秋は学園祭の季節。特に大学は11 月開催が多く、今、キャンパスは学園祭の準備で賑わっているのではないだろうか。高校と大学の学園祭の違いを知ることで、少しオトナな、大学の学園祭を攻略しよう。

目玉となる伝統的出し物が来場者数に影響する高校の文化祭

多くの高校では秋、それもまだ夏の暑さが残る9月中心に開催されることが多い。内容としては、クラス・部活ごとの展示・出店・発表の他、PTAによる休憩所など、保護者の協力が目立つのも特徴の一つだ。自主自律をモットーとする高校では大学と同じように、学校からの過度の規制は受けず、生徒自らがルールを決め、企画運営を行うところもあるが、多くの高校では学校によってある程度の規制がある。

一般的に行列ができ人気が高い出し物は、お化け屋敷などのアトラクション系だが、目玉となる独自の伝統的プログラムがある高校の文化祭は、提供する側の生徒も来場者も満足度が高い。

たとえば、北海道滝川高校の仮装行列や青森県立弘前高校のねぷた運行など町を練り歩くパレード系、東京都立国立高校の演劇、埼玉県立川越高校の元祖ウォーターボーイズの男子シンクロナイズドスイミングなどの発表系、 農業高校全般で行われる農産物直売といった販売系など、地元の人が毎年楽しみにしている催しがある高校は、「先輩に負けじ」とかなりのクオリティを維持し続ける。

さらに前夜祭、後夜祭といった内輪だけで盛り上がれる時間は、生徒たち自身がもっとも楽しめる時間だ。特に一般公開を終えた後の後夜祭は、各部 門や学年ごとの優秀団体を表彰したり、キャンプファイヤーをしたり、共に文化祭を創りあげた仲間との楽しいひとときになる。

大学の学園祭は規模も予算も大きい

一方で大学の学園祭は、学園祭実行委員会が主体的に企画運営し、来場者が楽しめる創意工夫に余念がない。高校以上に大きな予算が動き、人気アーティストやお笑い芸人のライブ、著名人のトークショーなど目玉となるステージが用意される。

たとえば、早稲田大学は、毎年約16万人を集客するほどの規模をほこり、慶應義塾大学のミスコンは「女子アナの登竜門」とも言われ、数多くのアナウンサーを輩出している。やはり学園祭において、都心の有名大学に人気が集中しているようだ。

また、受験生に対応し、オープンキャンパスとしての役割を持たせる大学も多く、等身大の学生の姿にふれるよい機会だ。

大学の学園祭巡りは 事前のチェックが要

このように高校と大学では規模がかなり違うが、はやりものをうまく取り入れるなど共通点も多い。
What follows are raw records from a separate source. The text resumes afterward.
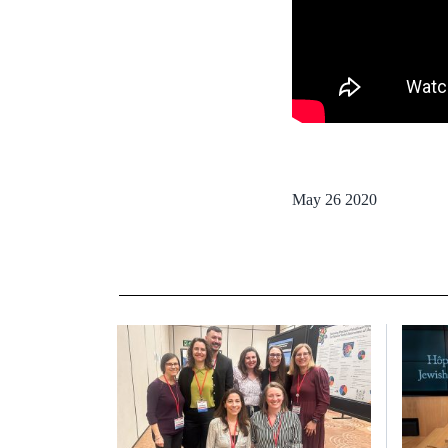
May 26 2020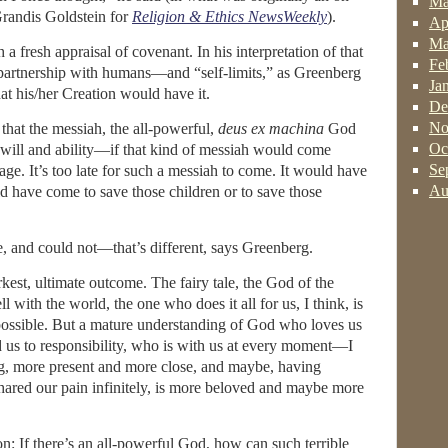
Ma
Grandis Goldstein for
Religion & Ethics NewsWeekly
).
Ap
Ma
h a fresh appraisal of covenant. In his interpretation of that
Fe
a partnership with humans—and “self-limits,” as Greenberg
Ja
at his/her Creation would have it.
De
No
hat the messiah, the all-powerful,
deus ex machina
God
Oc
will and ability—if that kind of messiah would come
Se
ge. It’s too late for such a messiah to come. It would have
Au
d have come to save those children or to save those
 and could not—that’s different, says Greenberg.
arkest, ultimate outcome. The fairy tale, the God of the
l with the world, the one who does it all for us, I think, is
 possible. But a mature understanding of God who loves us
 us to responsibility, who is with us at every moment—I
ng, more present and more close, and maybe, having
hared our pain infinitely, is more beloved and maybe more
on: If there’s an all-powerful God, how can such terrible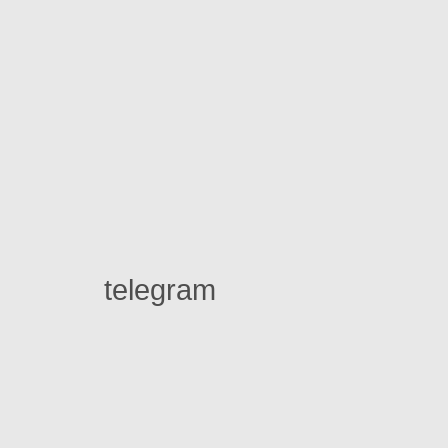
telegram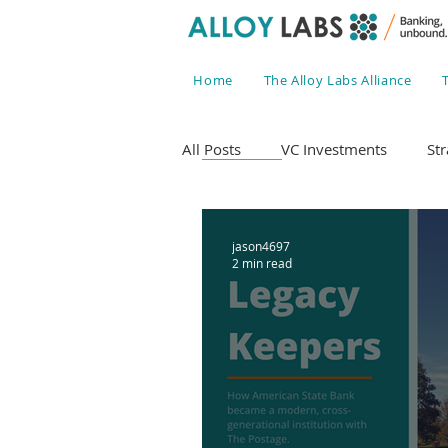
Home
The Alloy Labs Alliance
All Posts
VC Investments
Str
jason4697
2 min read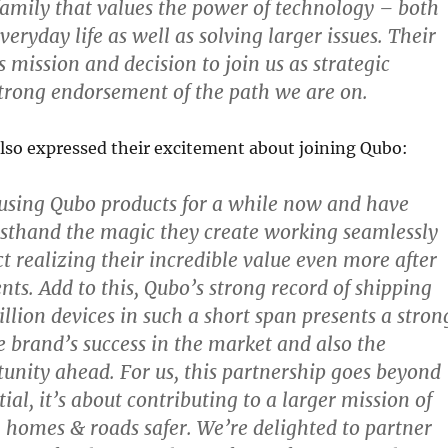
amily that values the power of technology – both
eryday life as well as solving larger issues. Their
s mission and decision to join us as strategic
 strong endorsement of the path we are on.
lso expressed their excitement about joining Qubo:
using Qubo products for a while now and have
rsthand the magic they create working seamlessly
ct realizing their incredible value even more after
ts. Add to this, Qubo’s strong record of shipping
llion devices in such a short span presents a stron
he brand’s success in the market and also the
unity ahead. For us, this partnership goes beyond
ial, it’s about contributing to a larger mission of
homes & roads safer. We’re delighted to partner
メイドカフェやイケメン喫茶などは、高校・大学問わず近年の定番だ。また、大量に出るゴミについて考える機会にもなり、エコロジーの観点で取り組みを提案、実行する高校・大学が多いのも共通項の一つだ。

その一方で、大学の学園祭実行委員会はプロのイベントプランナーに負けず劣らずのビジネスライクな動きを見せる。スーツを来て企業とスポンサー交渉をしたり、数百の参加団体をまとめるなど貴重な経験が得られる。

1日かければかなり回れる高校とは異なり、大学の規模になると、見学できる催しに限りがある。あらかじめ、大学のホームページでタイムスケジュールをチェックし、計画を練って出かけるのが大学の学園祭を楽しむコツだ。